If it didn’t know it already, the Government is under real pressure on the NHS. Last week’s annual public satisfaction survey showed a remarkable change in public attitudes and hinted at the way forward. In terms of the research, four points:
First, satisfaction in the Service has collapsed.
Overall satisfaction with the NHS fell to 36 per cent – an unprecedented 17 percentage point decrease on 2020. This is the lowest level of satisfaction recorded since 1997. More people (41 per cent) were dissatisfied with the NHS than satisfied.
This fall in satisfaction was seen across all ages, income groups, sexes and supporters of different political parties.
It encompassed every part of the Service – hospitals, general practice and dentistry. Satisfaction with GP services fell by the greatest amount: by 30 percentage points, from 68 per cent satisfied to 38 per cent. This is the lowest level recorded since the survey began in 1983.
Second – the cause was the long waits for consultation or treatment resulting from the pandemic.
The main reason people gave for being dissatisfied with the NHS overall was waiting times for GP and hospital appointments (65 per cent of respondents).
Third – the proportion of people wanting higher tax rises to fund the NHS is falling.
There was a statistically significant fall in the proportion of people that believe that extra funding should come from a separate tax for the NHS – from a high of 35 per cent in 2017 to 26 per cent in 2021.
This is consistent with the British Social Attitudes survey (see graph). From 2010, public support for higher taxes and spending rose, reaching a peak in 2017. Since then, support has declined.
Very likely, the trend in support for higher taxation and spending is now in decline, mirroring the trend between 2002 and 2010. In other words, it will remain in decline for the next two general elections.
Fourth and last – while voters want a massive change in NHS performance, they do not want a wholesale redesign of the service.

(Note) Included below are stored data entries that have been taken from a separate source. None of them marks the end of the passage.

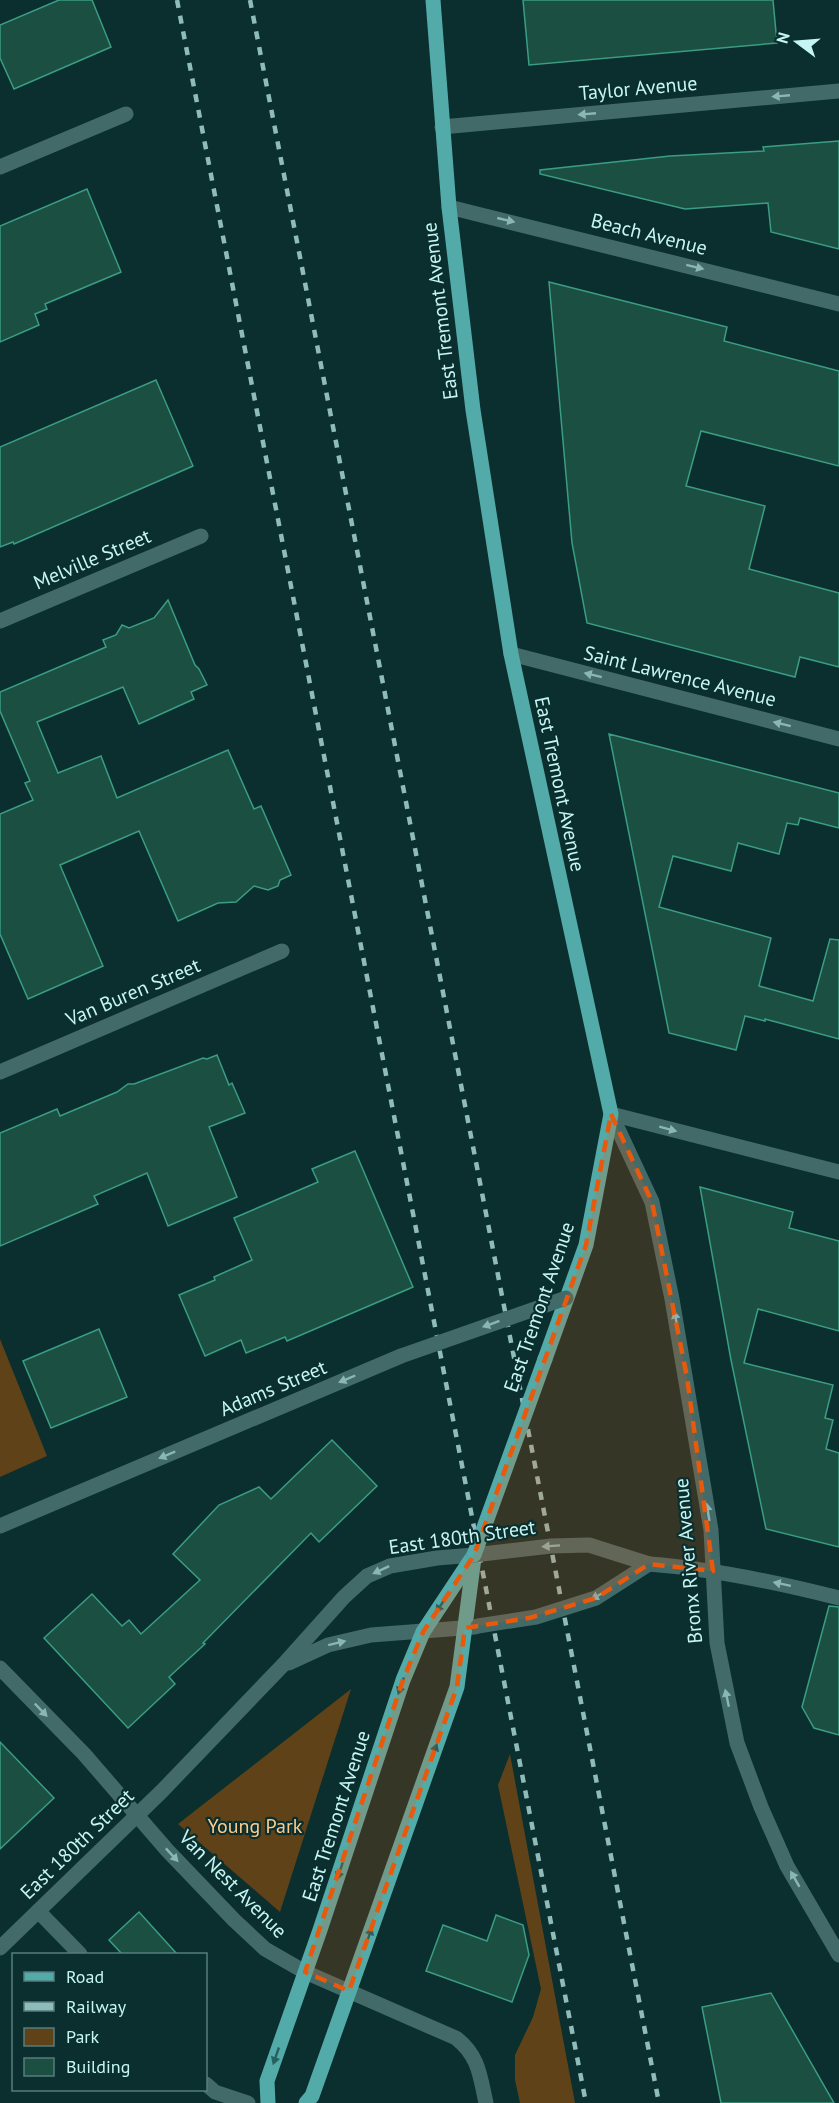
<svg xmlns="http://www.w3.org/2000/svg" width="839" height="2103" viewBox="0 0 839 2103" font-family="'PT Sans',sans-serif">
<style>
.green{fill:#5f4217}
.building{fill:#1b4f42;stroke:#3a9d84;stroke-width:1.5}
.lines{fill:none;stroke-linecap:round;stroke-linejoin:round}
.minor{stroke:#426a69;stroke-width:15}
.major{stroke:#53aba9;stroke-width:15}
.rail{stroke:#8fbcba;stroke-width:4.5;stroke-dasharray:8 8;stroke-linecap:butt}
.minor-bridge{stroke:#426a69;stroke-width:15}
.major-bridge{stroke:#53aba9;stroke-width:15}
.oneway{fill:#8ab7b5}
.oneway2{fill:#28605f}
.marked{fill:#e8590c;fill-opacity:0.2;stroke:#e8590c;stroke-width:4.5;stroke-dasharray:12 8;stroke-linejoin:round}
.labels{text-anchor:middle;dominant-baseline:central;stroke-width:4.5;stroke-linejoin:round;paint-order:stroke}
.street-label{font-size:20px;fill:#c5f6f4;stroke:#0b2e2e}
.park-label{font-size:20px;fill:#fdcc8c;stroke:#0b2e2e}
</style>
<rect width="100%" height="100%" fill="#0b2e2e"/>
<g class="green">
<path d="M0 1339 47 1456 0 1477Z"/>
<path d="M351 1689 280 1912 178 1824Z"/>
<path d="M510 1754 575 2103H520L515 2080V2055L533 2017 541 1989 498 1785Z"/>
</g>
<g class="building">
<path d="M59 0H92L111 47 14 89 0 58V25Z"/>
<path d="M523 0H773L777 43 529 65Z"/>
<path d="M839 141V249L771 232 768 203 685 209 540 174V170L670 156 764 151 763 147Z"/>
<path d="M87 189 121 272 45 304 47 309 35 314 39 325 0 342V226Z"/>
<path d="M549 282 727 327 724 341 839 371V466L701 431 686 486 765 506 749 569 839 593V667L800 657 795 677 587 623 572 543Z"/>
<path d="M156 380 193 466 14 544 13 542 0 547V447Z"/>
<path d="M168 600 195 665 199 669 207 685 191 692 194 699 139 724 123 687 37 722 58 773 101 756 117 798 228 750 254 809 261 806 291 875 280 880 278 886 268 890 254 886 236 902 218 903 178 921 139 831 60 865 103 966 28 999 0 934V814L33 800 25 783 30 781 0 711V692L106 647 103 640 116 635 122 625 129 628 154 618Z"/>
<path d="M609 734 839 793V828L800 818 798 825 787 823 779 854 738 843 731 871 673 856 659 907 771 938 759 986 813 1001 830 939 839 940V1039L765 1019V1021L745 1016 736 1050 669 1033Z"/>
<path d="M217 1055 229 1085 232 1083 245 1113 209 1127 237 1197 168 1226 147 1173 94 1196 98 1204 0 1246V1133L57 1109 60 1116 117 1092 128 1084H134L203 1058 207 1059Z"/>
<path d="M355 1151 413 1287 287 1341 285 1337 246 1353 241 1340 205 1356 179 1295 215 1280 214 1277 252 1260 234 1218 318 1182 312 1169Z"/>
<path d="M700 1187 793 1212 789 1228 839 1241V1331L758 1309 744 1363 833 1385 825 1418 833 1420 826 1449 839 1453V1547L766 1529 731 1360Z"/>
<path d="M99 1329 127 1397 51 1428 23 1361Z"/>
<path d="M332 1440 377 1486 319 1542 311 1533 203 1643 205 1644 169 1677 175 1684 128 1728 44 1638 92 1594 122 1626 129 1620 141 1634 200 1580 173 1554 219 1505 259 1487 271 1499Z"/>
<path d="M829 1606 839 1607V1735L814 1728 802 1707Z"/>
<path d="M0 1742 54 1798 0 1849Z"/>
<path d="M139 1912 177 1954H122L109 1940Z"/>
<path d="M496 1915 523 1925 529 1955 512 2002 426 1971 443 1925 487 1941Z"/>
<path d="M771 1993 834 2103H721L702 2007Z"/>
</g>
<g class="lines">
<g class="minor">
<path d="M442 127 839 91"/>
<path d="M0 167 126 114"/>
<path d="M449 207 839 304"/>
<path d="M0 621 201 536"/>
<path d="M511 654 839 739"/>
<path d="M0 1072 282 951"/>
<path d="M611 1114 652 1202 672 1299 711 1530 717 1643 737 1743 761 1807 787 1866 839 1955"/>
<path d="M611 1114 839 1172"/>
<path d="M0 1526 401 1356"/>
<path d="M649 1564C714 1569 776 1582 839 1598"/>
<path d="M289 1663 328 1645 371 1635 475 1627"/>
<path d="M0 1668 84 1754 167 1850 234 1920 265 1949 305 1972 456 2038C479 2056 480 2076 486 2103"/>
<path d="M38 1911 80 1954"/>
<path d="M0 1948 162 1791 283 1665 344 1597 367 1576 390 1566 437 1558 474 1555"/>
<path d="M206 2084 215 2092 248 2103"/>
</g>
<g class="major">
<path d="M433 0 449 207 473 410 511 654 611 1114 586 1245 545 1359"/>
<path d="M268 2103 267 2081 320 1930 403 1680 423 1632 474 1555"/>
<path d="M306 2103 312 2096 457 1687 474 1558"/>
</g>
<g class="rail">
<path d="M177 0 586 2103"/>
<path d="M250 0 659 2103"/>
</g>
<g class="minor-bridge">
<path d="M401 1356 566 1298"/>
<path d="M474 1555 551 1546 589 1545 649 1564"/>
<path d="M478 1626 536 1617 596 1598 649 1564"/>
</g>
<path class="major-bridge" d="M474 1555 545 1359"/>
</g>
<defs><path id="oneway-solid" d="M-6-.8H1V-3.2L6.5 0L1 3.2V.8H-6Z" transform="scale(1.5)"/></defs>
<g class="oneway">
<use href="#oneway-solid" transform="translate(781 96) rotate(175)"/>
<use href="#oneway-solid" transform="translate(587 114) rotate(175)"/>
<use href="#oneway-solid" transform="translate(506 220) rotate(13)"/>
<use href="#oneway-solid" transform="translate(695 267) rotate(14)"/>
<use href="#oneway-solid" transform="translate(593 675) rotate(-166)"/>
<use href="#oneway-solid" transform="translate(782 724) rotate(-166)"/>
<use href="#oneway-solid" transform="translate(668 1129) rotate(15)"/>
<use href="#oneway-solid" transform="translate(676 1320) rotate(-101)"/>
<use href="#oneway-solid" transform="translate(491 1324) rotate(160)"/>
<use href="#oneway-solid" transform="translate(347 1379) rotate(157)"/>
<use href="#oneway-solid" transform="translate(167 1455) rotate(157)"/>
<use href="#oneway-solid" transform="translate(708 1512) rotate(-99)"/>
<use href="#oneway-solid" transform="translate(551 1546) rotate(176)"/>
<use href="#oneway-solid" transform="translate(381 1570) rotate(155)"/>
<use href="#oneway-solid" transform="translate(782 1584) rotate(-168)"/>
<use href="#oneway-solid" transform="translate(599 1595) rotate(152)"/>
<use href="#oneway-solid" transform="translate(337 1643) rotate(-14)"/>
<use href="#oneway-solid" transform="translate(727 1698) rotate(-102)"/>
<use href="#oneway-solid" transform="translate(41 1710) rotate(46)"/>
<use href="#oneway-solid" transform="translate(172 1855) rotate(47)"/>
<use href="#oneway-solid" transform="translate(795 1879) rotate(-120)"/>
</g>
<g class="oneway2">
<use href="#oneway-solid" transform="translate(441 1605) rotate(123)"/>
<use href="#oneway-solid" transform="translate(401 1686) rotate(109)"/>
<use href="#oneway-solid" transform="translate(434 1752) rotate(-70)"/>
<use href="#oneway-solid" transform="translate(340 1871) rotate(108)"/>
<use href="#oneway-solid" transform="translate(369 1936) rotate(-70)"/>
<use href="#oneway-solid" transform="translate(276 2056) rotate(109)"/>
</g>
<path class="marked" d="M611 1114 652 1202 687 1377 713 1571 649 1564 596 1598 529 1618 465 1628 457 1687 349 1991 305 1972 403 1680 423 1632 474 1555 545 1359 586 1245Z"/>
<g class="labels">
<g class="street-label">
<text transform="translate(638 88) rotate(-5)">Taylor Avenue</text>
<text transform="translate(649 234) rotate(14)">Beach Avenue</text>
<text transform="translate(440 311) rotate(-97)">East Tremont Avenue</text>
<text transform="translate(92 559) rotate(-23)">Melville Street</text>
<text transform="translate(680 676) rotate(14)">Saint Lawrence Avenue</text>
<text transform="translate(560 784) rotate(78)">East Tremont Avenue</text>
<text transform="translate(133 992) rotate(-23)">Van Buren Street</text>
<text transform="translate(539 1307) rotate(-71)">East Tremont Avenue</text>
<text transform="translate(273 1388) rotate(-23)">Adams Street</text>
<text transform="translate(462 1537) rotate(-8)">East 180th Street</text>
<text transform="translate(688 1561) rotate(-95)">Bronx River Avenue</text>
<text transform="translate(336 1816) rotate(-72)">East Tremont Avenue</text>
<text transform="translate(77 1844) rotate(-44)">East 180th Street</text>
<text transform="translate(233 1884) rotate(45)">Van Nest Avenue</text>
</g>
<g class="park-label">
<text x="255" y="1826">Young Park</text>
</g>
</g>
<rect x="12" y="1953" width="195" height="138" fill="#0b2e2e" stroke="#557e7d" stroke-width="1.5"/>
<rect x="24" y="1972" width="30" height="9" fill="#53aba9" stroke="#557e7d" stroke-width="1.5"/>
<text x="66" y="1983" font-size="18" fill="#c5f6f4">Road</text>
<rect x="24" y="2002" width="30" height="9" fill="#8fbcba" stroke="#557e7d" stroke-width="1.5"/>
<text x="66" y="2013" font-size="18" fill="#c5f6f4">Railway</text>
<rect x="24" y="2028" width="30" height="18" fill="#5f4217" stroke="#557e7d" stroke-width="1.5"/>
<text x="66" y="2043" font-size="18" fill="#c5f6f4">Park</text>
<rect x="24" y="2058" width="30" height="18" fill="#1b4f42" stroke="#557e7d" stroke-width="1.5"/>
<text x="66" y="2073" font-size="18" fill="#c5f6f4">Building</text>
<g transform="translate(797 42) rotate(286)" stroke="#0b2e2e" stroke-width="4.5" paint-order="stroke">
<path d="M0-4.5L10 22L0 15L-10 22Z" fill="#c5f6f4"/>
<text y="-9" font-size="16" font-weight="bold" text-anchor="middle" fill="#c5f6f4">N</text>
</g>
</svg>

Around 90 per cent of voters believe that the NHS should “definitely” or “probably” be free at the point of use, be available for everyone and be primarily funded through taxes.
Where does this leave health policy? Three points.
First, some have argued that the NHS should be replaced by a compulsory insurance model on the Swiss or German model. While those systems have advantages in terms of patient choice, they are not going to pass the test of public opinion. Voters want the existing system, working better.
Second, it would be a brave politician who introduced a further NHS-specific tax in this Parliament or the next. The NHS has received very large spending increases since 2018. As in previous cycles, voters now want a period in which the Service lives within its means, and gets full value for its resources.
The Government recently justified the increase in National Insurance Contributions in terms of the extra activity that the money would generate, especially extra diagnostic tests. Ministers are right to link resources and outputs. But they should be much clearer about the specific impacts of their spending increases.
The NHS used to give more attention to the comparative costs of services in different locations than it does now. It should regain the habit.
Ministers would then be able to identify the most productive methods used by NHS teams – and use that information to reassure the public.
Third, the Secretary of State needs to address public dissatisfaction with general practitioners without further degrading their professional competence.
GPs and their teams are the essential foundation of an affordable NHS. They have already achieved major increases in productivity in recent years, doubling numbers of consultations for relatively little extra cost.
But their numbers are limited and they cannot provide face-to-face appointments to all patients. Nor should they. Their professional duty is to prioritise those with the most medical need, not the loudest voices. A practice covering 10,000 patients will be responsible for a key group of 2,000 people with serious long term health problems.
Last year, the Government allowed the debate on general practice to become a political row, which will only have undermined the profession further.
Rather, Ministers and profession together should collect evidence on the difficult choices facing GPs, and communicate those to the public.
Who is actually demanding face-to-face appointments and why? People with injuries should be heading for urgent care centres or A&E, not for the GP. How many of the complainers are frequent attenders with known conditions? Blackpool has set up a special service of health coaches for frequent attenders.
For the future, any changes in GP programmes should be assessed by NICE, rather than be the subject of instant reactions by Ministers.